ABÎME
Les versions françaises traduisent ainsi plusieurs mots hébreu et
grec dont le sens n'est pas exactement semblable.
Dans Ps 64:7 130:1, l'hébreu indique simplement ce qui est
profond; dans Job 26:6 28:22,Pr 15:11 27:20, s'ajoute l'idée
d'un lieu de destruction (le même mot est traduit par néant dans
Ps 88:12). Dans Esa 44:27,Jon 2:4, le terme désigne les
profondeurs de la mer (trad. par gouffre dans Ps 69:3; cf.
Job 41:22,Mic 7:19,Za 10:11).
En général, l'abîme dont il est question dans nos textes français
correspond à l'hébreu tehôm (en grec abussos), et signifie
aussi bien les flots de la mer qu'un gouffre profond, mais en tenant
compte des conceptions cosmologiques des anciens. L'abîme, c'est
l'océan qui a enveloppé autrefois la terre; Dieu l'a enfermé dans des
réservoirs qui depuis lors le contiennent (Ps 33:7, cf. Ge
7:11 8:2).
D'après une croyance commune aux Israélites et aux Babyloniens
(voir Cosmogonie), le Dieu créateur a dû soutenir un combat contre
l'océan et ses monstres (Ps 104,74:13). L'abîme est situé «en
bas», sous la terre (Ge 49:25); c'est un lieu désolé, sans
firmament par-dessus, sans fondement par-dessous (Hén. 18:12).

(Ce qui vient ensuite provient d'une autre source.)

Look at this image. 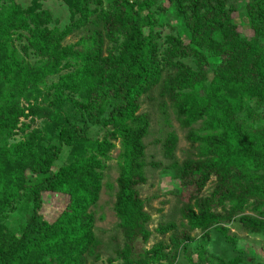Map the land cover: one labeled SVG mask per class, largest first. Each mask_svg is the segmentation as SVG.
I'll use <instances>...</instances> for the list:
<instances>
[{
  "label": "trees",
  "instance_id": "obj_1",
  "mask_svg": "<svg viewBox=\"0 0 264 264\" xmlns=\"http://www.w3.org/2000/svg\"><path fill=\"white\" fill-rule=\"evenodd\" d=\"M45 1L31 0L25 9L0 0V264L100 259L89 209L117 143L113 211L123 243L108 264H174L192 231L202 235L188 264L246 263L240 256L208 260L205 248L212 228L235 242L227 226L236 221L264 237V0H59L70 12L62 30L48 27ZM165 25L175 34L163 40L156 27ZM18 31L27 34L23 51L38 61L18 56L12 43ZM74 33L77 42L65 45ZM53 77L56 82L46 83ZM156 88L162 109L168 104L188 130L190 150L169 166L187 231L172 233L173 222L160 224L156 232L169 234L167 241L143 249L137 242L152 236L138 190L147 180L150 119L140 113V99ZM38 98L45 103L38 109L48 122L44 134L33 131L10 144L21 118L36 114L29 105ZM176 141L173 133L165 137V158L174 160ZM63 146L69 154L56 168ZM44 193L67 197L53 222L40 214ZM22 198L24 211L10 229L6 218Z\"/></svg>",
  "mask_w": 264,
  "mask_h": 264
},
{
  "label": "rangeland",
  "instance_id": "obj_2",
  "mask_svg": "<svg viewBox=\"0 0 264 264\" xmlns=\"http://www.w3.org/2000/svg\"><path fill=\"white\" fill-rule=\"evenodd\" d=\"M14 2L20 4L22 8L25 9L31 6V0H14ZM164 6H167V4L164 3ZM42 10L49 12L51 16V22L48 23V27L51 29L57 28L62 30L70 22V12L59 0H47L43 2ZM156 29L162 33L163 40L164 36L175 34V32L171 31L166 25L156 27ZM239 31L248 37L252 35L250 30L241 27H239ZM18 33V35H13L12 40L18 56L30 63L38 61L37 55H34L32 51L29 50L27 54L23 51L28 42L27 34L20 31H18ZM183 36L188 39V31L183 32ZM78 38L79 34L74 33L64 41V44H74L77 42ZM209 61L212 65L218 64V59L214 57H210ZM186 62L190 63L191 61L187 60ZM54 82H56L55 77L48 78L46 83L50 85ZM163 104H165V100L161 98L158 88L154 89L149 95L142 96L140 99V113L147 114L150 119L149 132L144 139L146 163L144 173L147 180L145 184L139 186L138 190L140 197L146 204V211L151 216V221L147 224V229L151 231L152 236L146 244L137 242L138 245H136V247L143 249H150L158 240L167 241L169 234L165 237H160L156 232L160 224L173 222L177 228L173 230L172 233L180 234L182 231H187L186 223L182 220L180 215V198L173 193V189L176 188L178 182L172 178L173 171L169 166L173 164L174 161L180 164L186 151L190 150V144L186 139L188 130L179 126L168 104L165 105V109H162ZM22 106L26 108L28 104L22 102ZM29 107L37 108V110L35 109L36 114L27 118H21L18 130H16L12 139L9 141L10 144L23 141L25 139L24 136L33 131L39 132L41 136L44 134L43 130L46 128L48 122L42 117L45 111L43 109L38 110L39 108L45 107L43 99L38 98L32 100ZM197 126L198 125H196V128ZM169 133H173L177 139L174 160L167 159L163 155L162 144ZM102 135L103 133L99 131L98 134L93 136L100 138ZM68 154L69 148L63 146L59 160L55 163L56 168L64 164ZM118 154L119 144L117 143L116 148L110 153V159L104 163L106 168L103 171V179L98 200L96 204L89 209V212L93 213L95 219L94 232L96 238L100 242L98 248L100 259L98 261L89 259L88 264H108L110 259H115L114 251L123 243L122 234L118 229V220L113 211L116 179L119 170ZM153 164L157 166H153ZM210 189L211 184H208L204 189L205 193ZM42 198L43 206L40 214L46 221L53 222L62 212L67 202V197L44 193ZM23 199L24 198L15 205L14 209L6 218V225L10 229L17 228L19 212L24 211L22 208ZM227 229L229 230L228 235L235 236L236 241L230 242L231 240H227L216 229L212 228L208 232L209 239L206 243L205 258L211 261H217L219 259L227 260L240 256L247 261L241 264H264V237L262 235H250L242 229L237 221L228 225ZM189 235L192 237V240L187 243L185 249L181 247V244L179 245L181 250L174 264H188V257H196L202 232L192 231L189 232ZM254 251L257 255L256 258L253 257Z\"/></svg>",
  "mask_w": 264,
  "mask_h": 264
}]
</instances>
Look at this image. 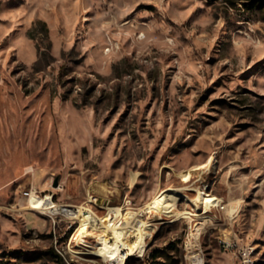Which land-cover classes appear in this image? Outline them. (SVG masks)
<instances>
[{"label": "rangeland", "instance_id": "obj_1", "mask_svg": "<svg viewBox=\"0 0 264 264\" xmlns=\"http://www.w3.org/2000/svg\"><path fill=\"white\" fill-rule=\"evenodd\" d=\"M31 188L141 219L117 264H264V0H0V264H110Z\"/></svg>", "mask_w": 264, "mask_h": 264}, {"label": "bare ground", "instance_id": "obj_2", "mask_svg": "<svg viewBox=\"0 0 264 264\" xmlns=\"http://www.w3.org/2000/svg\"><path fill=\"white\" fill-rule=\"evenodd\" d=\"M196 166V165H195ZM205 165H200L195 168L184 171L181 174V179L185 181L192 171L201 170ZM207 188V184L203 183L201 185L197 184H189L182 185L177 187L175 191H173L176 195L186 196L187 190L193 191L197 193V203H203L205 209H210L214 204L209 201L207 198L210 195H206L203 189ZM166 191V190H163ZM162 191V192H163ZM50 195L45 194V196H39L36 194H31L29 198L28 208L32 210L43 209V206L48 208V212L51 214H64L72 217H77L81 222V230L88 232V228L96 229L99 226H105L109 229V233L106 235H100L98 237L99 242H101V246L99 249L102 251V255L105 259L109 260L110 264H117L118 260L124 261L128 256L134 255L136 253L137 256H142L145 251L146 241L145 236L147 235L146 230L144 229V222L141 219L136 218L135 223L132 226L131 234L134 236V239L128 240L125 236L130 230L128 228L129 220L124 221L121 225L109 226V222L111 220L110 214L107 212L103 216H98L96 213L84 209L81 206L76 208L70 206H64L54 203L53 201H49ZM151 204H147L145 209H157L159 208L162 212H170L171 208L166 207L162 209L158 203L150 202ZM216 205V204H215ZM144 209V208H143ZM135 213H133L134 215ZM108 220V221H107ZM132 223V224H133ZM86 242V241H84ZM193 244L191 243L190 246ZM194 255V254H193ZM189 264H198L199 257L198 256H190Z\"/></svg>", "mask_w": 264, "mask_h": 264}, {"label": "built area", "instance_id": "obj_3", "mask_svg": "<svg viewBox=\"0 0 264 264\" xmlns=\"http://www.w3.org/2000/svg\"><path fill=\"white\" fill-rule=\"evenodd\" d=\"M31 194L38 195V192L35 189H32V188L30 190H28V191H24L23 192V195L26 196L28 199L30 198ZM49 199H51V197ZM43 207H45V205ZM244 256H245V253L242 255V258H243V261L246 262L248 259L246 257H244Z\"/></svg>", "mask_w": 264, "mask_h": 264}, {"label": "trees", "instance_id": "obj_4", "mask_svg": "<svg viewBox=\"0 0 264 264\" xmlns=\"http://www.w3.org/2000/svg\"><path fill=\"white\" fill-rule=\"evenodd\" d=\"M53 255L56 257V261L58 264H63L62 259L60 256H58L55 252H53Z\"/></svg>", "mask_w": 264, "mask_h": 264}]
</instances>
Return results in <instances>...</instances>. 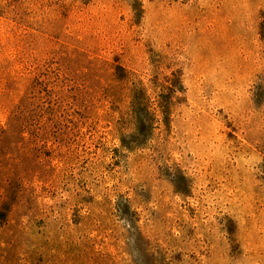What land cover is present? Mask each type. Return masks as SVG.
<instances>
[{
    "label": "rangeland",
    "instance_id": "rangeland-1",
    "mask_svg": "<svg viewBox=\"0 0 264 264\" xmlns=\"http://www.w3.org/2000/svg\"><path fill=\"white\" fill-rule=\"evenodd\" d=\"M0 264H264V0H0Z\"/></svg>",
    "mask_w": 264,
    "mask_h": 264
}]
</instances>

Le livre d'Hén., et les Apo en général, en font le lac de feu
destiné au châtiment du Malin et de ses suppôts, sous la surveillance
de l'ange Uriel; tel est le sens également de 2Pi 2:4, où
l'original emploie le mot de la mythologie grecque: Tartare.--Ces
flots de l'abîme représentent parfois les fleuves infernaux que la
croyance populaire plaçait sur le chemin du cheol (voir ce mot);
l'abîme devient ainsi l'une des parties du cheol, la pire de toutes
(Ps 88:12, cf. Ps 55:23).
Une conception très différente, empruntée aux idées populaires de
l'époque, se fait jour dans Lu 16:26; l'abîme, désigné ici par
un mot grec (chasma) qu'on ne rencontre que là, c'est le gouffre
profond qui sépare dans la mort les méchants et les justes. Les
images de cette parabole ne doivent pas être prises à la lettre;
elles ne sont en effet que le cadre extérieur et pittoresque de
pensées plus profondes. La parabole nous donne une leçon avant tout
morale et religieuse; elle nous rappelle qu'il faut songer au
prochain, non jouir égoïstement, et qu'il faut écouter les messages
religieux de ceux que Dieu nous envoie. Edm. R.